Fermentierte Lebensmittel lassen sich problemlos in den Alltag integrieren. Wichtig ist vor allem, sie regelmässig, aber in moderaten Mengen zu essen. Bereits ein Esslöffel Fermentiertes pro Tag kann positive Auswirkungen auf die Gesundheit haben.

Hier sind einige einfache Möglichkeiten, um fermentierte Lebensmittel in Ihren Speiseplan zu integrieren:

  • ein kleiner Löffel Sauerkraut als Beilage zum Mittagessen

  • Joghurt oder Kefir zum Frühstück

  • fermentiertes Gemüse als Beilage zu warmen Mahlzeiten

  • ein Glas Kombucha als erfrischendes Getränk

Besonders gut verträglich sind fermentierte Lebensmittel oft zu einer Mahlzeit und nicht unbedingt auf komplett nüchternen Magen.

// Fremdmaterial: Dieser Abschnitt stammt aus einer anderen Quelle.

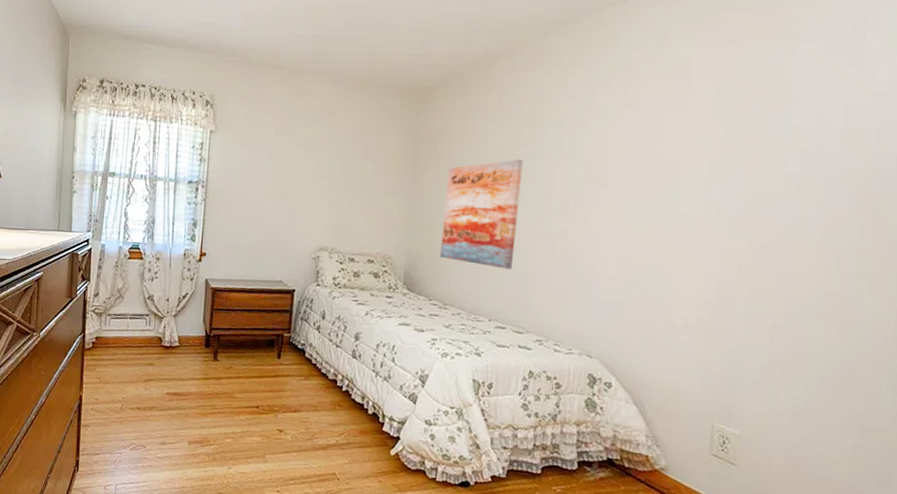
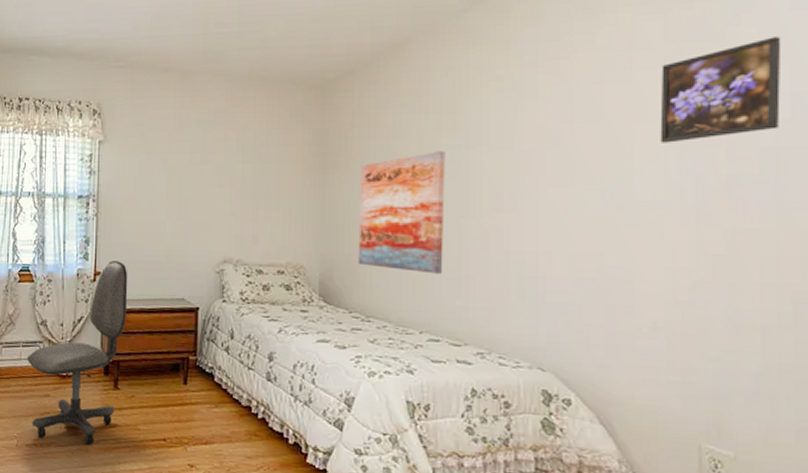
office chair: none [134,243,232,410] -> present [28,261,128,445]
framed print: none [706,77,814,165] -> present [660,37,782,143]

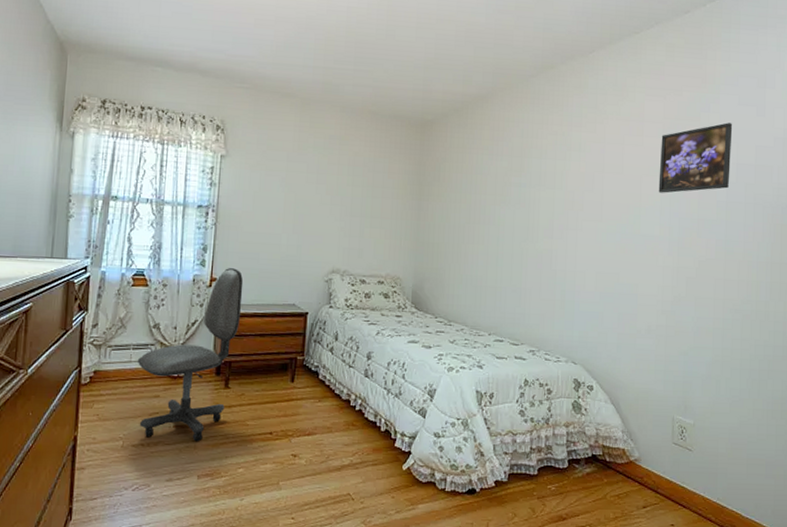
wall art: present [358,151,445,274] -> none [444,187,514,287]

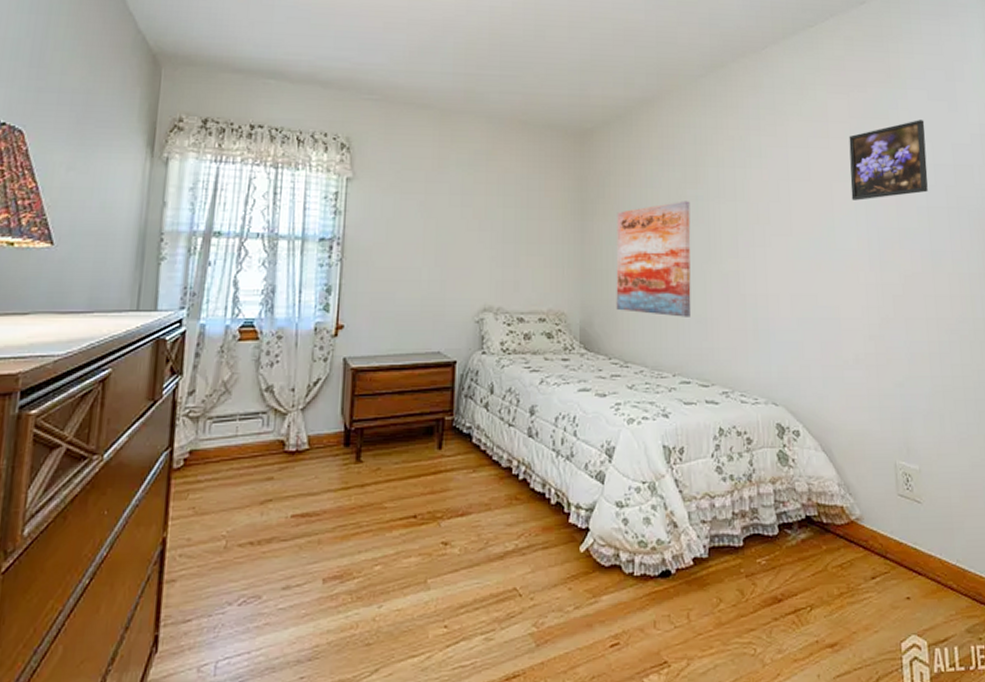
office chair: present [138,268,244,442] -> none [246,312,377,535]
wall art: none [444,187,514,287] -> present [616,201,692,317]

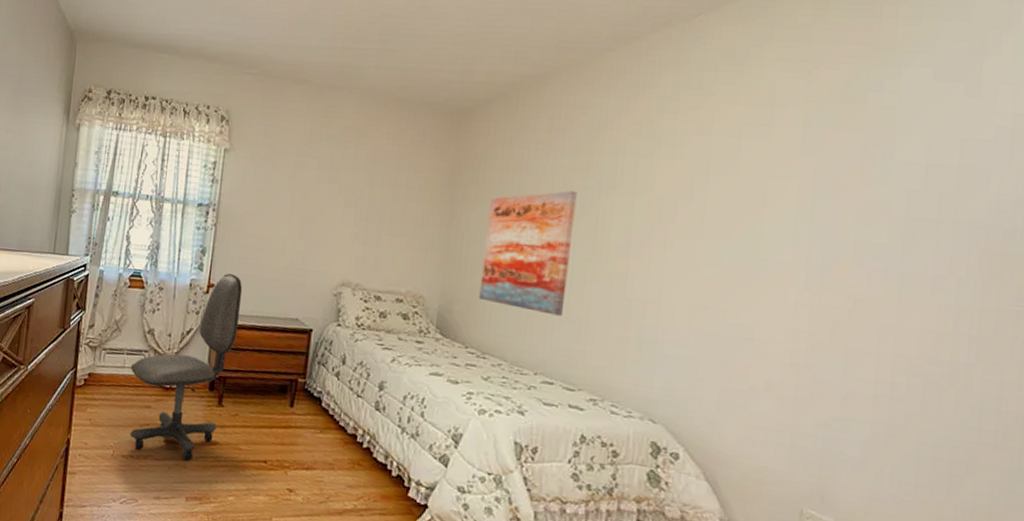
office chair: none [246,312,377,535] -> present [129,273,243,461]
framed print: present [849,120,928,201] -> none [792,106,922,204]

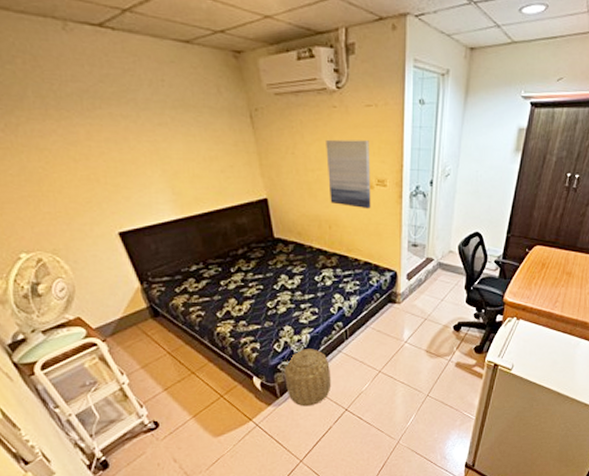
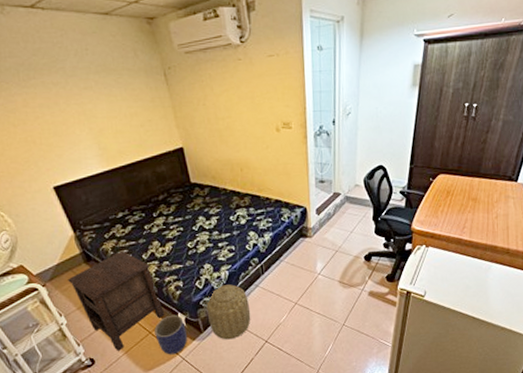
nightstand: none [132,307,239,414] -> present [68,250,165,351]
planter: none [227,378,262,421] -> present [154,314,187,355]
wall art: present [326,139,371,209] -> none [233,87,278,151]

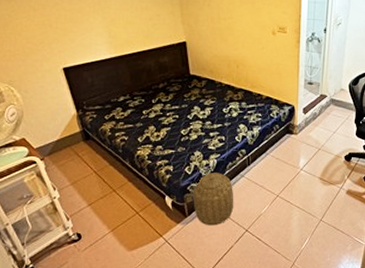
nightstand: present [68,250,165,351] -> none [65,132,153,228]
planter: present [154,314,187,355] -> none [142,197,172,236]

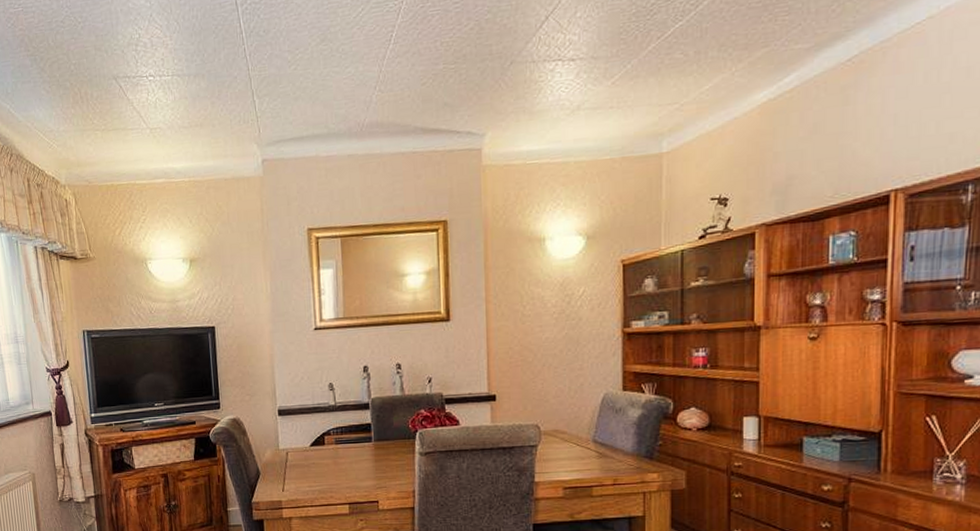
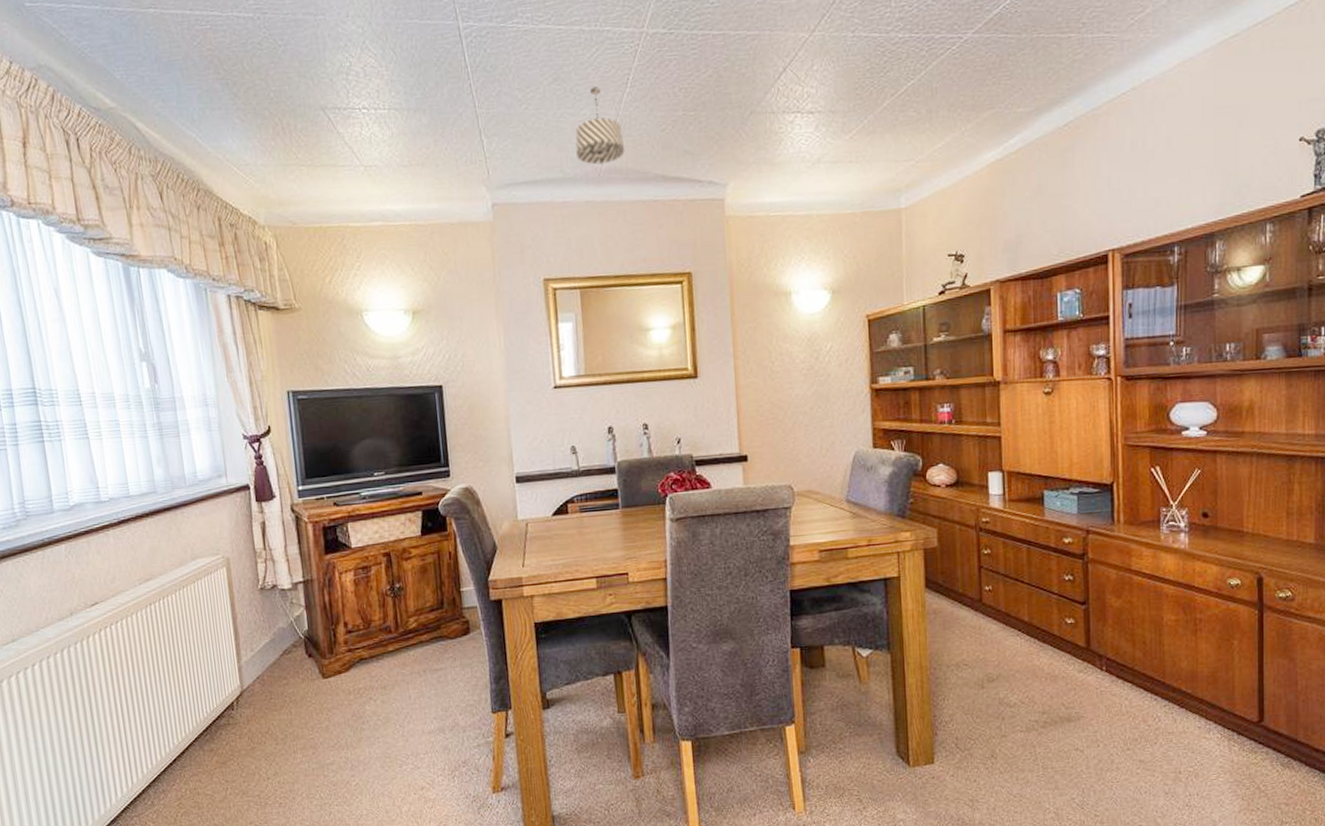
pendant light: none [340,45,387,120] -> present [575,86,625,165]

Wenn Sie bislang wenig fermentierte Produkte gegessen haben, empfiehlt es sich, langsam damit zu beginnen. Die Darmflora muss sich erst an die neuen Mikroorganismen gewöhnen. Kleine Mengen sind daher ideal, bevor man den Konsum nach und nach steigern kann.

Worauf sollte man beim Verzehr achten?

Nicht jedes Produkt im Supermarkt enthält tatsächlich lebende Mikroorganismen. Viele industriell hergestellte Lebensmittel werden nach der Fermentation pasteurisiert, um sie länger haltbar zu machen. Dabei werden jedoch auch die nützlichen Bakterien abgetötet.

Wer voll und ganz von den gesundheitlichen Vorteilen profitieren möchte, sollte deshalb unpasteurisierte Produkte bevorzugen, möglichst naturbelassene Lebensmittel wählen, Produkte ohne unnötige Zusatzstoffe kaufen und bei fermentiertem Gemüse auf natürliche Milchsäuregärung achten.

Im Handel findet man oft Hinweise wie "roh", "nicht pasteurisiert" oder "mit lebenden Kulturen".

Auch wichtig: Menschen mit empfindlichem Magen oder bestimmten Erkrankungen sollten fermentierte Lebensmittel zunächst vorsichtig ausprobieren. Bei Unsicherheiten empfehlen wir die Rücksprache mit Ihrem Arzt.

Fermentierte Lebensmittel einfach selbst herstellen

Ein weiterer Vorteil: Viele fermentierte Lebensmittel lassen sich leicht selbst herstellen. Gerade fermentiertes Gemüse ist überraschend einfach zuzubereiten und benötigt nur wenige Zutaten.

Viele Menschen entdecken das Fermentieren heute als spannendes Hobby – und gerade für Seniorinnen und Senioren kann es eine schöne Möglichkeit sein, traditionelle und vielleicht vergessene Küchentechniken wieder aufleben zu lassen.